Sally Abd El-Moez

Daily News Egypt
5 Min Read

It has been clear lately that Washington has taken a new approach in dealing with the issues of the Middle East region. The Bush Administration that has long abandoned the use of diplomacy and was being directed by a dogmatic ideological doctrine is now shifting towards diplomatic negotiations with countries in the region.

It is now attempting to give the peace process a push forward.

Secretary of State Condoleezza Rice latest visit to the region and her meeting with the Arab Quartet (Egypt, United Arab Emirates, Saudi Arabia and Jordan) before the Riyadh Summit made it clear that Washington is now committed to a new route in dealing with the issues of the region.

A closer look at what’s happening now inside Washington and the changes undergoing the Middle East region could help understand the Bush Administration sudden shift to diplomacy. First, since the democrats won a majority in both houses of Congress, they have waged series of accusations and criticisms to the Bush Administration policies that has lead to disasters in the region and especially in Iraq, urging the administration to start withdrawing American troops in Iraq and set a deadline for withdrawing all their troops.

Inside the House last week, Democrats succeeded in passing a bill with a 218 to 212 vote linking appropriations allocated to Iraq with a deadline for withdrawing troops by September 2008, the legislation that President Bush said would veto if it reached his desk.

The Senate too aborted Republican efforts to strip the military spending bill of any binding measures of military withdrawal.

With the democrats at their back combined with a rising popular discontent with the US policies in Iraq and a deteriorating Iraqi scene and inability to secure stability and put an end to the prevailing violence, the Bush administration found itself cornered and was in need of a new strategy that would lessen pressures from Congress and gain back old allies in the region.

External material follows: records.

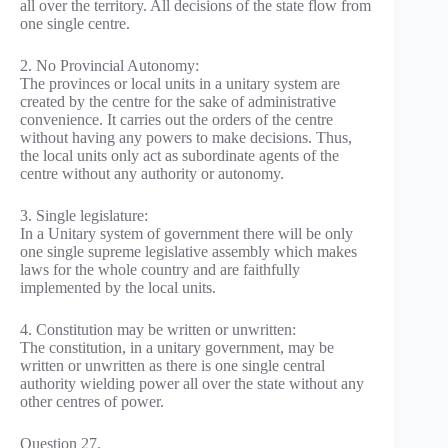
all over the territory. All decisions of the state flow from
one single centre.
2. No Provincial Autonomy:
The provinces or local units in a unitary system are
created by the centre for the sake of administrative
convenience. It carries out the orders of the centre
without having any powers to make decisions. Thus,
the local units only act as subordinate agents of the
centre without any authority or autonomy.
3. Single legislature:
In a Unitary system of government there will be only
one single supreme legislative assembly which makes
laws for the whole country and are faithfully
implemented by the local units.
4. Constitution may be written or unwritten:
The constitution, in a unitary government, may be
written or unwritten as there is one single central
authority wielding power all over the state without any
other centres of power.
Question 27.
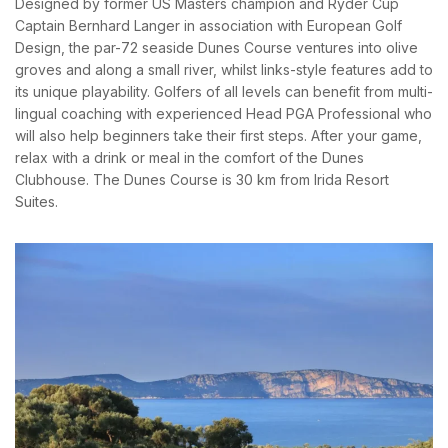
Designed by former US Masters champion and Ryder Cup
PASSWORD
*
News & Events
Messinia’s Treasured Beaches
Captain Bernhard Langer in association with European Golf
Ecological Getaways
Design, the par-72 seaside Dunes Course ventures into olive
Leisure Activities
Blog
Remember me
Forget password?
groves and along a small river, whilst links-style features add to
Contact Us
its unique playability. Golfers of all levels can benefit from multi-
LOGIN
lingual coaching with experienced Head PGA Professional who
ADRESS :
will also help beginners take their first steps. After your game,
Kalo Nero Paralia, Kyparissia
relax with a drink or meal in the comfort of the Dunes
24500, Peloponnese Greece
Clubhouse. The Dunes Course is 30 km from Irida Resort
Suites.
RESERVATION:
Tel: (+30) 2761071386
Fax: (+30) 2761071377
Mob: (+30) 6979793436
Mob: (+30) 6934441190
Mail: info@iridaresort.gr
SOCIAL MEDIA:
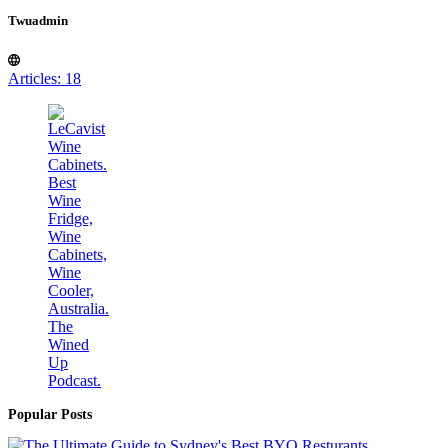
Twuadmin
Articles: 18
Popular Posts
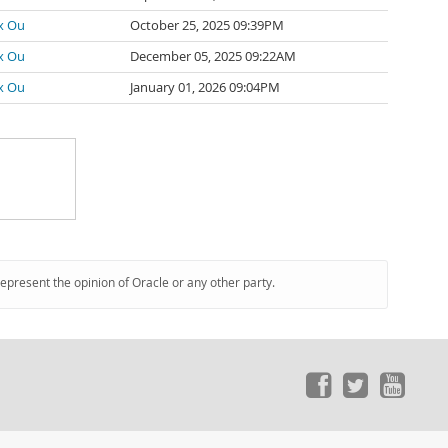
x Ou
October 25, 2025 09:39PM
x Ou
December 05, 2025 09:22AM
x Ou
January 01, 2026 09:04PM
represent the opinion of Oracle or any other party.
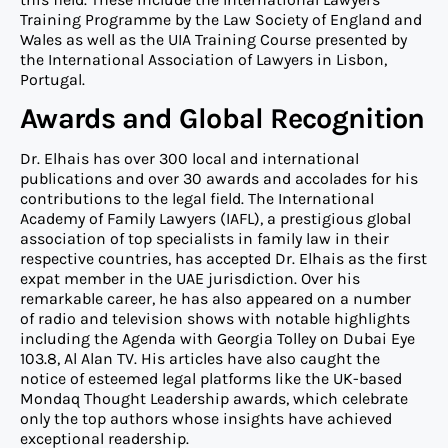
Training Programme by the Law Society of England and
Wales as well as the UIA Training Course presented by
the International Association of Lawyers in Lisbon,
Portugal.
Awards and Global Recognition
Dr. Elhais has over 300 local and international
publications and over 30 awards and accolades for his
contributions to the legal field. The International
Academy of Family Lawyers (IAFL), a prestigious global
association of top specialists in family law in their
respective countries, has accepted Dr. Elhais as the first
expat member in the UAE jurisdiction. Over his
remarkable career, he has also appeared on a number
of radio and television shows with notable highlights
including the Agenda with Georgia Tolley on Dubai Eye
103.8, Al Alan TV. His articles have also caught the
notice of esteemed legal platforms like the UK-based
Mondaq Thought Leadership awards, which celebrate
only the top authors whose insights have achieved
exceptional readership.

That in addition to fear that the Iraqi case would have its bearing on presidential elections in 2008; republicans became aware that if they continue to follow their strict policies in the region against popular will, they might not have a chance in the next presidential elections.

Secondly, the absence of US diplomacy in the region amidst an atmosphere of regional instability- mounting violence in Iraq, instability in Lebanon and Palestine and possible US attacks on Iran- some regional actors started developing initiatives to help regain stability in the region, Saudi Arabia call for the convention held in Mecca that resulted in the Mecca Accord for Palestinian National Unity Government in February is one example. The Bush administration seems to have realized that to save its own interests in the region it should not distance itself from these ongoing regional diplomatic efforts.

The administration probably too needed the help of its Arab allies, and hence attempted creating a new alliance with what it refers to as Moderate Arab Countries which are mainly Sunni countries against Shiite powers and Iranian and Syrian influence in Iraq.

The Bush administration needs its old Arab allies to contain Iran especially that the likelihood of a military attack on Iran in the near future, though not wholly discarded, however is falling back as the Bush administration is having hard time justifying its policies in the region to the Congress and to the public.

In this context, the sudden shift to diplomacy and the American administration efforts to revive the middle east peace process, with the Arab initiative proposed five years ago as a starting point for negotiations, seems like a part of a new American strategy to form an alliance with Arab countries who share the administration’s concern about the growing Shiite influence in the region.

A strategy that is meant to redress the chaos the Bush administration policies created in the region and thereby ease the pressures back home.

Sally Abd El-Moez is a political researcher and analyst who received her B.Sc. in political Science from Cairo University. Her research interests include Middle East politics, reform process in the region and American and European policies in the Middle East. She wrote this piece for The Daily Star Egypt.